- Opening Delimiter -

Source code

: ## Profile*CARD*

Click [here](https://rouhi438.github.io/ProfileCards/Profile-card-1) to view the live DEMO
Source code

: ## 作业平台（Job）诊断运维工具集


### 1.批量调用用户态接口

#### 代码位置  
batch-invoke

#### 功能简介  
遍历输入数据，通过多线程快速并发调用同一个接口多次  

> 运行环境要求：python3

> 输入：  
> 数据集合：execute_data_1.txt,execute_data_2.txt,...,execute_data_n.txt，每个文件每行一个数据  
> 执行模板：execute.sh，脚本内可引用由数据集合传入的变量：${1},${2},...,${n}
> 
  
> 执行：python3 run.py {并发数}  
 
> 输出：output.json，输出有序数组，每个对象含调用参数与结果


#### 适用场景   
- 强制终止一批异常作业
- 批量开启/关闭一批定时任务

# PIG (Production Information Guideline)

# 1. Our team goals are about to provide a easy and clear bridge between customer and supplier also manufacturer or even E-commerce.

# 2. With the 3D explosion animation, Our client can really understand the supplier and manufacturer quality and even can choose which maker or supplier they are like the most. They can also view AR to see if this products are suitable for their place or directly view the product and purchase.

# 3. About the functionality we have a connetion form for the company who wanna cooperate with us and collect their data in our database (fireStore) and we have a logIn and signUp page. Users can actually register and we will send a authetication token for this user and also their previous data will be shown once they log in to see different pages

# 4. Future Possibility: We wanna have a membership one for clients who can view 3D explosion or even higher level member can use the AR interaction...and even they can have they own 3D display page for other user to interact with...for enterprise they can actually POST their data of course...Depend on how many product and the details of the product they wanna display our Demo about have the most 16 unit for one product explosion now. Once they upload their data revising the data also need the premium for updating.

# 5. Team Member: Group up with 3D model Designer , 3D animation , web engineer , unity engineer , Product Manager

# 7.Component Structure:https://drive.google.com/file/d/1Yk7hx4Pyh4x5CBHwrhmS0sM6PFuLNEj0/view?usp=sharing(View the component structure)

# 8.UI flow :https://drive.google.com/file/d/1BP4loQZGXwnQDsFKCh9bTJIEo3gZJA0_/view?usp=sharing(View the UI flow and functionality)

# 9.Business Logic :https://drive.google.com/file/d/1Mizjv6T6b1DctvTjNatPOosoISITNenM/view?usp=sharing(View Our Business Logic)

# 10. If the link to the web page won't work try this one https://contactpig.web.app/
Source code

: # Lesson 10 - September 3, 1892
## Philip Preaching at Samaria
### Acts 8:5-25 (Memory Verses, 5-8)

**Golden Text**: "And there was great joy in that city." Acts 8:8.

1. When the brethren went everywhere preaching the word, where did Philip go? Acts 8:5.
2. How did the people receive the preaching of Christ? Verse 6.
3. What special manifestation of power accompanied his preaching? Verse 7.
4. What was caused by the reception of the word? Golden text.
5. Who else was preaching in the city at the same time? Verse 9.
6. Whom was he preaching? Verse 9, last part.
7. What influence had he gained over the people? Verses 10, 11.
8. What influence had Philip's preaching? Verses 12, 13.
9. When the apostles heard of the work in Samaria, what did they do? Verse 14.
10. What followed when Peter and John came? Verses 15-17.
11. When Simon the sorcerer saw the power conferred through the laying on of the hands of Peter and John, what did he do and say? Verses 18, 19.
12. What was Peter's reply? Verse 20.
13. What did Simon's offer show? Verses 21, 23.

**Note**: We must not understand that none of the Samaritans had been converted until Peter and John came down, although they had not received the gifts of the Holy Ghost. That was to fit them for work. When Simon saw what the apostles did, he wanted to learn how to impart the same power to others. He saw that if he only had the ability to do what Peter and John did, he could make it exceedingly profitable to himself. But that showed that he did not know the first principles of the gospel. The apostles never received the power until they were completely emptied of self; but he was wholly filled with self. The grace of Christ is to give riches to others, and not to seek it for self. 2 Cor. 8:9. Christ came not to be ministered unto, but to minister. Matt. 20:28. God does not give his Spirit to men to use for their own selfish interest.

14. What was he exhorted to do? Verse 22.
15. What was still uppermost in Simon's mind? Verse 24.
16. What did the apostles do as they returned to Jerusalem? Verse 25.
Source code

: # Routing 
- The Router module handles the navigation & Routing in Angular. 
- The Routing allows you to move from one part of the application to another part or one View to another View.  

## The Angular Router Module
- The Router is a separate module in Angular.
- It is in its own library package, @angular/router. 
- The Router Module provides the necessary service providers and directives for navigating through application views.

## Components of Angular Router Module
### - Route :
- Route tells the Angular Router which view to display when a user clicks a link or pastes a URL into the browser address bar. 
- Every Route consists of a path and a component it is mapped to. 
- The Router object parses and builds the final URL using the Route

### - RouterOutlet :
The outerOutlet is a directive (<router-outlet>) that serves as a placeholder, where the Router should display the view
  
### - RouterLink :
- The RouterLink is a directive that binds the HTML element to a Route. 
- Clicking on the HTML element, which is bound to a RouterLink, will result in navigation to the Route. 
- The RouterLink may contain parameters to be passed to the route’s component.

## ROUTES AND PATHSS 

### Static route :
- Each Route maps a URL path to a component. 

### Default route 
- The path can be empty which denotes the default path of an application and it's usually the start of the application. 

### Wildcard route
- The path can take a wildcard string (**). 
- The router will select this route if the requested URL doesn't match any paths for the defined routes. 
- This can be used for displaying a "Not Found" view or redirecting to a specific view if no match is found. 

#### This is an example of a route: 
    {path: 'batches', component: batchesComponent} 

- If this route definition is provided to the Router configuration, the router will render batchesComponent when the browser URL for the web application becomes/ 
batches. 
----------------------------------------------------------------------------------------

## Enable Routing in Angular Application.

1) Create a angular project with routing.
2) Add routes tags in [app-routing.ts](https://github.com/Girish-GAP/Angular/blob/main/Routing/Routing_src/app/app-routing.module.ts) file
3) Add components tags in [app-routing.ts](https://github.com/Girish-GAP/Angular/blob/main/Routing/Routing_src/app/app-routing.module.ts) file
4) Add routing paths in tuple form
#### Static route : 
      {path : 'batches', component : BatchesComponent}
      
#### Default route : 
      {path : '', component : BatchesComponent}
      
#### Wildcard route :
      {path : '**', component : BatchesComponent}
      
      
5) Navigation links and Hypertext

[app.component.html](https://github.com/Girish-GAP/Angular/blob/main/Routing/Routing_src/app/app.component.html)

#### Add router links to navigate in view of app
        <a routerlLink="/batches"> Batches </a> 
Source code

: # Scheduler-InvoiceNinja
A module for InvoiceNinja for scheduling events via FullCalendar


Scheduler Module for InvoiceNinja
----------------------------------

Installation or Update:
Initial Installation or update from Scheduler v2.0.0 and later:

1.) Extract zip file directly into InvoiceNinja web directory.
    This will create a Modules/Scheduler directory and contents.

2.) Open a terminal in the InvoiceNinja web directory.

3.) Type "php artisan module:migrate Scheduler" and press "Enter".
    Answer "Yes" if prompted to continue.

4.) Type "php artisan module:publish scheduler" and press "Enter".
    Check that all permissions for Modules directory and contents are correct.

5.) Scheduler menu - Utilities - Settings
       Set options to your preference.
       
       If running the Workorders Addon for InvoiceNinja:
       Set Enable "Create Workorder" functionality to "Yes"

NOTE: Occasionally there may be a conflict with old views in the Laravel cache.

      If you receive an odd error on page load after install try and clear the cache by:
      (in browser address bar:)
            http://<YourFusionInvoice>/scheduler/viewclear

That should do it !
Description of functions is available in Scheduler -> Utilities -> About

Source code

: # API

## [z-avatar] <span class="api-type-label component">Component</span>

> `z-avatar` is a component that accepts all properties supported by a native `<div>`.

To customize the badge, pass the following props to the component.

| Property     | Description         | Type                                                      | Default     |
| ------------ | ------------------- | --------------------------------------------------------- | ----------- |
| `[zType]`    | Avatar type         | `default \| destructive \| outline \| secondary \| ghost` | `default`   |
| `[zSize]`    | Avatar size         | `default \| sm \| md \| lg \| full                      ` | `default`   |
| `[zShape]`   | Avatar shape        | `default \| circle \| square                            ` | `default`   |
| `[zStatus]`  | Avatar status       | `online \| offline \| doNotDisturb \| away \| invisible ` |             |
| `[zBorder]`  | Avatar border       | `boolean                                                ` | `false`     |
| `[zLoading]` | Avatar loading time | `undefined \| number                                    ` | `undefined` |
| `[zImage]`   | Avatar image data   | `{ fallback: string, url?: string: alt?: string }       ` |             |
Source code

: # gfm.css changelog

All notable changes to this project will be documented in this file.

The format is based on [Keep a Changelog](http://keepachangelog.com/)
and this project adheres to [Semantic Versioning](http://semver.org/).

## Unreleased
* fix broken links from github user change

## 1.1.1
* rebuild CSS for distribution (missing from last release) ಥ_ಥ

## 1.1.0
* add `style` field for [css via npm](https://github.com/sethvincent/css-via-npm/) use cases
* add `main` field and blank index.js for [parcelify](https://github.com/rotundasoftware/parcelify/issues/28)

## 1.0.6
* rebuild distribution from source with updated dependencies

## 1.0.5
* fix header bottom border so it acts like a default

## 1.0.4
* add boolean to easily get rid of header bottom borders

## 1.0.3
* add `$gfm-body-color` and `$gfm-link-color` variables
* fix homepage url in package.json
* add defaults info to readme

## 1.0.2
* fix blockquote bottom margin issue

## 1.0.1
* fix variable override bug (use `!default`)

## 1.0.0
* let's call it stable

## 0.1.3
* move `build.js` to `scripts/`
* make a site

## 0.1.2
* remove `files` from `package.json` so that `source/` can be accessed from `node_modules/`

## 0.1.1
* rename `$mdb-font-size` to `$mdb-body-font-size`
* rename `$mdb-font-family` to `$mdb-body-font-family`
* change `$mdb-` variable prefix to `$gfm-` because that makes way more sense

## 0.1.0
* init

- Closing Delimiter -

EXERCISE BRIEF: Copy out each line in the preceding records that contains "package".

EXERCISE OUTPUT:
- It is in its own library package, @angular/router. 
* fix homepage url in package.json
* remove `files` from `package.json` so that `source/` can be accessed from `node_modules/`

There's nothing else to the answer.